== WRITTEN INSTRUCTION ==
Find every line below that contains the string "监听端口开启web服务" and copy each one out. Case matters.

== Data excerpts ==
╭──
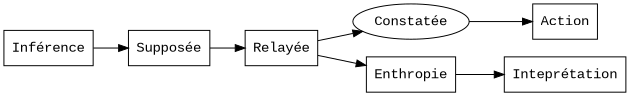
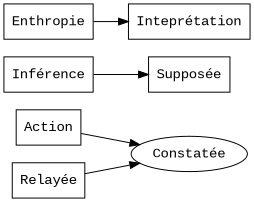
  digraph {
    fontname="Liberation Mono"
    rankdir=LR
    node [fontname="Liberation Mono" shape=rect]
    edge [fontname="Liberation Mono"]
    n1 [label=Action]
    n2 [label="Constatée" shape=""]
    n3 [label="Inférence"]
    n4 [label="Supposée" shape=box]
    n5 [label="Relayée"]
    n6 [label=Enthropie shape=box]
    n7 [label="Inteprétation"]
-   n2 -> n1
+   n1 -> n2
    n3 -> n4
-   n4 -> n5
    n5 -> n2
-   n5 -> n6
    n6 -> n7
  }
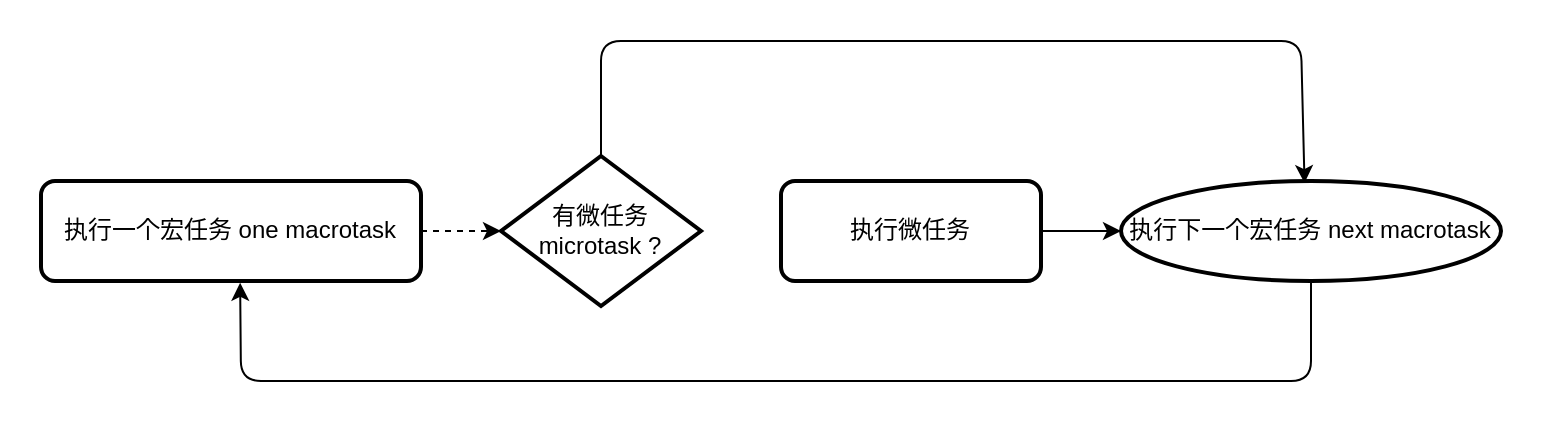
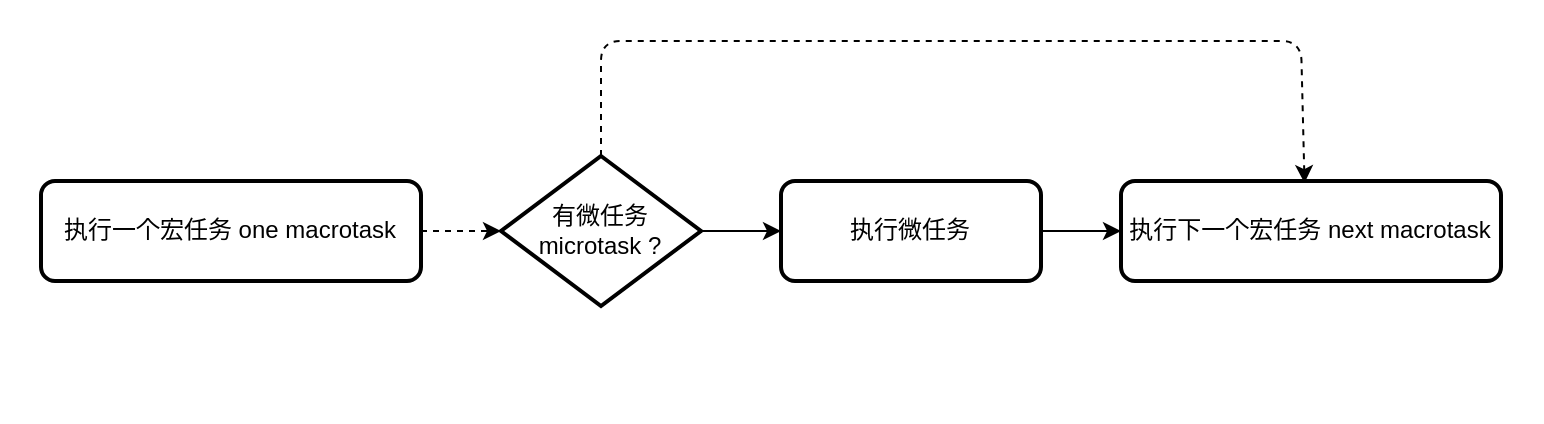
  <mxCell id="0" />
  <mxCell id="1" parent="0" />
  <mxCell id="2" value="" style="edgeStyle=none;html=1;dashed=1;" edge="1" parent="1" source="3" target="10"><mxGeometry relative="1" as="geometry" /></mxCell>
  <mxCell id="3" value="执行一个宏任务 one macrotask" style="rounded=1;whiteSpace=wrap;html=1;absoluteArcSize=1;arcSize=14;strokeWidth=2;" vertex="1" parent="1"><mxGeometry x="20" y="90" width="190" height="50" as="geometry" /></mxCell>
  <mxCell id="4" value="" style="edgeStyle=none;html=1;" edge="1" parent="1" source="5" target="7"><mxGeometry relative="1" as="geometry" /></mxCell>
  <mxCell id="5" value="执行微任务" style="rounded=1;whiteSpace=wrap;html=1;absoluteArcSize=1;arcSize=14;strokeWidth=2;" vertex="1" parent="1"><mxGeometry x="390" y="90" width="130" height="50" as="geometry" /></mxCell>
- <mxCell id="6" value="" style="edgeStyle=none;html=1;entryX=0.524;entryY=1.018;entryDx=0;entryDy=0;entryPerimeter=0;" edge="1" parent="1" source="7" target="3"><mxGeometry relative="1" as="geometry"><mxPoint x="70" y="190" as="targetPoint" /><Array as="points"><mxPoint x="655" y="190" /><mxPoint x="120" y="190" /></Array></mxGeometry></mxCell>
- <mxCell id="7" value="执行下一个宏任务 next macrotask" style="ellipse;whiteSpace=wrap;html=1;absoluteArcSize=1;arcSize=14;strokeWidth=2;" vertex="1" parent="1"><mxGeometry x="560" y="90" width="190" height="50" as="geometry" /></mxCell>
- <mxCell id="9" value="" style="edgeStyle=none;html=1;entryX=0.483;entryY=0.021;entryDx=0;entryDy=0;entryPerimeter=0;" edge="1" parent="1" source="10" target="7"><mxGeometry relative="1" as="geometry"><mxPoint x="700" y="20" as="targetPoint" /><Array as="points"><mxPoint x="300" y="20" /><mxPoint x="650" y="20" /></Array></mxGeometry></mxCell>
+ <mxCell id="7" value="执行下一个宏任务 next macrotask" style="rounded=1;whiteSpace=wrap;html=1;absoluteArcSize=1;arcSize=14;strokeWidth=2;" vertex="1" parent="1"><mxGeometry x="560" y="90" width="190" height="50" as="geometry" /></mxCell>
+ <mxCell id="8" value="" style="edgeStyle=none;html=1;" edge="1" parent="1" source="10" target="5"><mxGeometry relative="1" as="geometry" /></mxCell>
+ <mxCell id="9" value="" style="edgeStyle=none;html=1;entryX=0.483;entryY=0.021;entryDx=0;entryDy=0;entryPerimeter=0;dashed=1;" edge="1" parent="1" source="10" target="7"><mxGeometry relative="1" as="geometry"><mxPoint x="700" y="20" as="targetPoint" /><Array as="points"><mxPoint x="300" y="20" /><mxPoint x="650" y="20" /></Array></mxGeometry></mxCell>
  <mxCell id="10" value="有微任务microtask ?" style="strokeWidth=2;html=1;shape=mxgraph.flowchart.decision;whiteSpace=wrap;" vertex="1" parent="1"><mxGeometry x="250" y="77.5" width="100" height="75" as="geometry" /></mxCell>
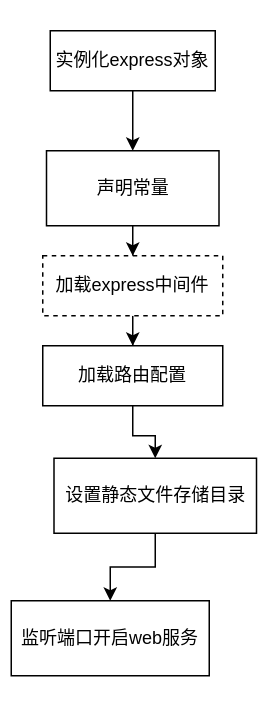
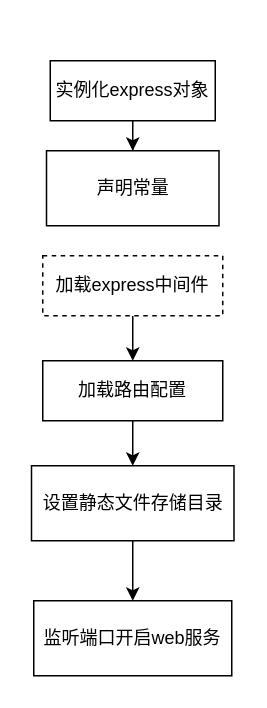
  <mxCell id="0" />
  <mxCell id="1" parent="0" />
  <mxCell id="2" style="edgeStyle=orthogonalEdgeStyle;rounded=0;orthogonalLoop=1;jettySize=auto;html=1;" edge="1" parent="1" source="3" target="5"><mxGeometry relative="1" as="geometry" /></mxCell>
- <mxCell id="3" value="实例化express对象" style="rounded=0;whiteSpace=wrap;html=1;" vertex="1" parent="1"><mxGeometry x="33" y="20" width="110" height="40" as="geometry" /></mxCell>
- <mxCell id="4" style="edgeStyle=orthogonalEdgeStyle;rounded=0;orthogonalLoop=1;jettySize=auto;html=1;entryX=0.5;entryY=0;entryDx=0;entryDy=0;" edge="1" parent="1" source="5" target="7"><mxGeometry relative="1" as="geometry" /></mxCell>
+ <mxCell id="3" value="实例化express对象" style="rounded=0;whiteSpace=wrap;html=1;" vertex="1" parent="1"><mxGeometry x="33" y="40" width="110" height="40" as="geometry" /></mxCell>
  <mxCell id="5" value="声明常量" style="rounded=0;whiteSpace=wrap;html=1;" vertex="1" parent="1"><mxGeometry x="30.5" y="100" width="115" height="50" as="geometry" /></mxCell>
  <mxCell id="6" style="edgeStyle=orthogonalEdgeStyle;rounded=0;orthogonalLoop=1;jettySize=auto;html=1;" edge="1" parent="1" source="7" target="9"><mxGeometry relative="1" as="geometry" /></mxCell>
  <mxCell id="7" value="加载express中间件" style="rounded=0;whiteSpace=wrap;html=1;dashed=1;" vertex="1" parent="1"><mxGeometry x="28" y="170" width="120" height="40" as="geometry" /></mxCell>
  <mxCell id="8" style="edgeStyle=orthogonalEdgeStyle;rounded=0;orthogonalLoop=1;jettySize=auto;html=1;" edge="1" parent="1" source="9" target="11"><mxGeometry relative="1" as="geometry" /></mxCell>
- <mxCell id="9" value="加载路由配置" style="rounded=0;whiteSpace=wrap;html=1;" vertex="1" parent="1"><mxGeometry x="28" y="230" width="120" height="40" as="geometry" /></mxCell>
+ <mxCell id="9" value="加载路由配置" style="rounded=0;whiteSpace=wrap;html=1;" vertex="1" parent="1"><mxGeometry x="28" y="240" width="120" height="40" as="geometry" /></mxCell>
  <mxCell id="10" style="edgeStyle=orthogonalEdgeStyle;rounded=0;orthogonalLoop=1;jettySize=auto;html=1;entryX=0.5;entryY=0;entryDx=0;entryDy=0;" edge="1" parent="1" source="11" target="12"><mxGeometry relative="1" as="geometry" /></mxCell>
- <mxCell id="11" value="设置静态文件存储目录" style="rounded=0;whiteSpace=wrap;html=1;" vertex="1" parent="1"><mxGeometry x="35.5" y="305" width="135" height="50" as="geometry" /></mxCell>
- <mxCell id="12" value="监听端口开启web服务" style="rounded=0;whiteSpace=wrap;html=1;" vertex="1" parent="1"><mxGeometry x="7" y="400" width="132" height="50" as="geometry" /></mxCell>
+ <mxCell id="11" value="设置静态文件存储目录" style="rounded=0;whiteSpace=wrap;html=1;" vertex="1" parent="1"><mxGeometry x="20.5" y="310" width="135" height="50" as="geometry" /></mxCell>
+ <mxCell id="12" value="监听端口开启web服务" style="rounded=0;whiteSpace=wrap;html=1;" vertex="1" parent="1"><mxGeometry x="22" y="400" width="132" height="50" as="geometry" /></mxCell>
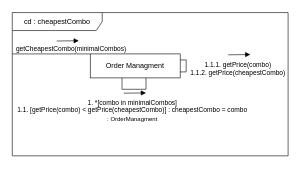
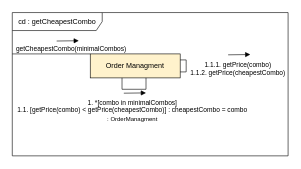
╰──
== ANSWER BELOW ==
- <mxCell id="12" value="监听端口开启web服务" style="rounded=0;whiteSpace=wrap;html=1;" vertex="1" parent="1"><mxGeometry x="7" y="400" width="132" height="50" as="geometry" /></mxCell>
+ <mxCell id="12" value="监听端口开启web服务" style="rounded=0;whiteSpace=wrap;html=1;" vertex="1" parent="1"><mxGeometry x="22" y="400" width="132" height="50" as="geometry" /></mxCell>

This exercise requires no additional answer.